Stocks fall, head toward third-straight losing week
U.S. stocks extended losses Friday morning as a vicious bout of selling that has plagued the month continued ahead of the long holiday weekend.
The S&P 500 (^GSPC) and Dow Jones Industrial Average (^DJI) each sank 0.5% after struggling for direction at the open. The technology-heavy Nasdaq Composite (^IXIC) tumbled 0.9%.
The U.S. stock and bond markets will be closed on Monday, Dec. 26, in observance of Christmas Day.
The PCE core price index — the Fed’s preferred inflation measure — rose at an annual 5.5% in November and 0.1% from the prior month, on par with consensus estimates from economists surveyed by Bloomberg.
The figured marked a moderation from readings of 6.1% and 0.3%, respectively, in October. Core PCE, which strips out the volatile food and energy components, rose 4.7% year-over-year and 0.2% on a monthly basis.
Meanwhile, personal spending stagnated in November to the weakest print since July. Investors will also get readings on the latest University of Michigan Consumer Sentiment Survey and new home sales.
“The Federal Reserve’s preferred measure of inflation continues to go down, which is good news for their most important objective, but unfortunately for the market, it ...
...is happening at the same time as consumers continue to reduce their spending,” Independent Advisor Alliance Chief Investment Officer Chris Zaccarelli said in a note.

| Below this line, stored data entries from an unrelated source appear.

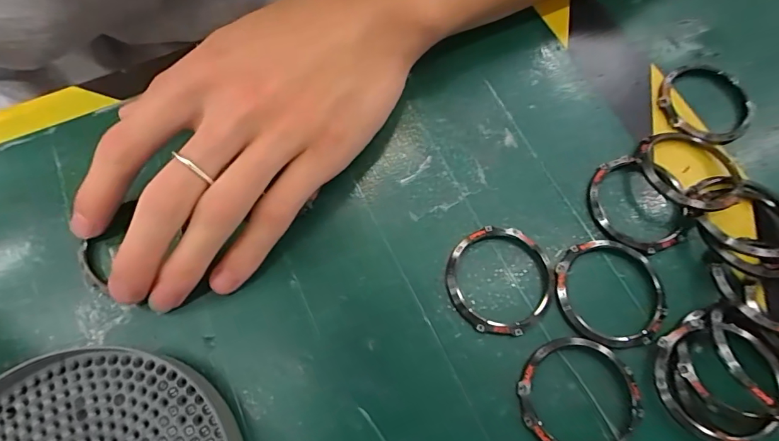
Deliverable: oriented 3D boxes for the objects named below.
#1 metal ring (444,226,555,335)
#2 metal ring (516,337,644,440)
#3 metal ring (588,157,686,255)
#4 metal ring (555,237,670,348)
[{"bbox_3d":[0.049,0.026,0.195,0.047,0.004,0.047,1,70,-2],"label":"metal ring"},{"bbox_3d":[0.078,0.072,0.178,0.047,0.004,0.046,1,70,-2],"label":"metal ring"},{"bbox_3d":[0.119,-0.009,0.207,0.046,0.011,0.047,1,70,-2],"label":"metal ring"},{"bbox_3d":[0.097,0.031,0.193,0.046,0.005,0.047,1,70,-2],"label":"metal ring"}]

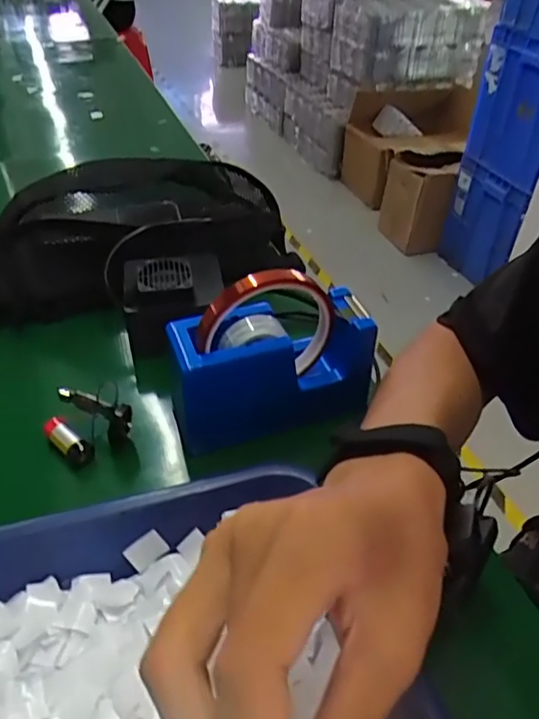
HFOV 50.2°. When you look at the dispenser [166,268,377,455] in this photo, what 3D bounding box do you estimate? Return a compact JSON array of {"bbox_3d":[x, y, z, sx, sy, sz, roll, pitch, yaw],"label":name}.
[{"bbox_3d":[0.002,-0.007,0.362,0.130,0.107,0.053,-12,43,-18],"label":"dispenser"}]

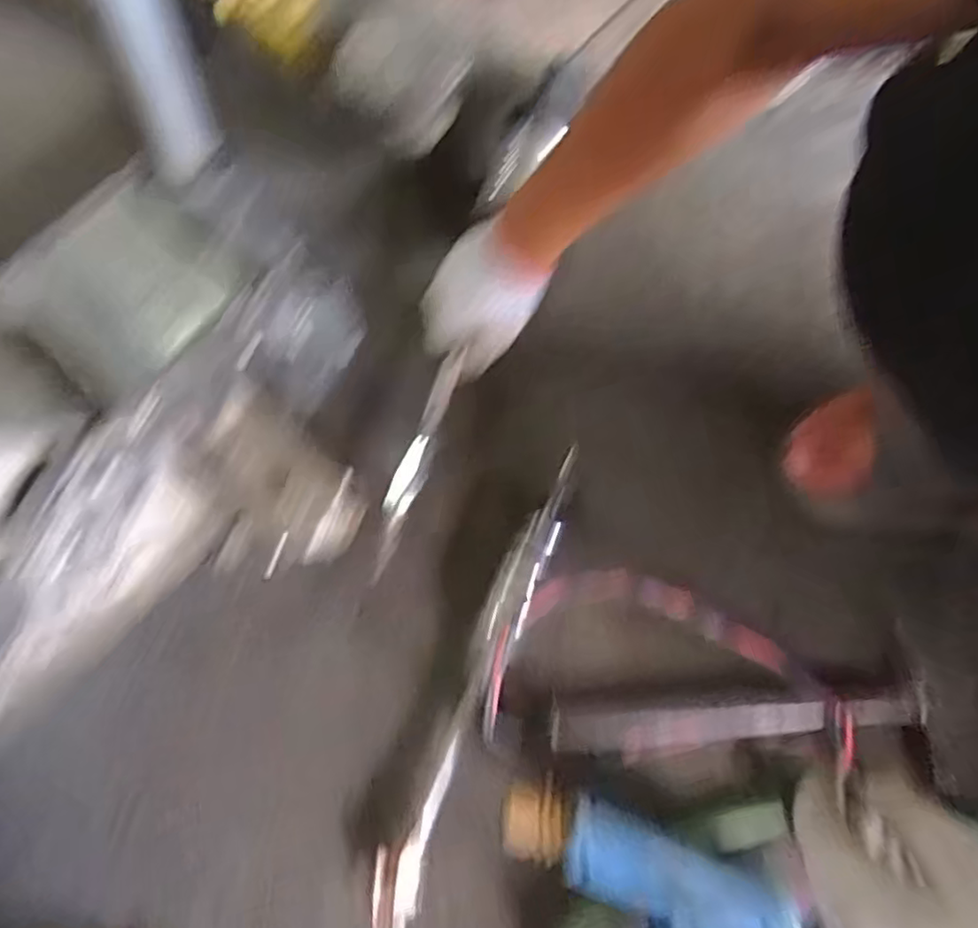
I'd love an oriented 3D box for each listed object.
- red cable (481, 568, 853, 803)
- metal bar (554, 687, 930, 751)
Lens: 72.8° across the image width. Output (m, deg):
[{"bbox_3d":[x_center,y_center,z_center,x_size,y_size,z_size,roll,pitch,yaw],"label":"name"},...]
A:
[{"bbox_3d":[0.144,0.161,0.520,0.275,0.033,0.139,8,71,5],"label":"red cable"},{"bbox_3d":[0.195,0.199,0.522,0.288,0.008,0.034,-4,70,1],"label":"metal bar"}]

“At this point, the market has been backed into a corner, since more robust spending and higher growth is indirectly bad for the stock market (because it is likely to trigger ...
...an even stronger hawkish reaction from the Fed), while slower spending and growth is directly bad for the stock market, because it implies lower corporate earnings.”
“We’re expecting the Fed to revise down its forecasts as soon as March, though progress initially will be slow; policymakers appear to have been scarred by the experience of the ...
...past year-and-a-half, and will want to be sure they aren’t moving their numbers down prematurely,” Pantheon Macroeconomics Chief Economist Ian Shepherdson said in a note.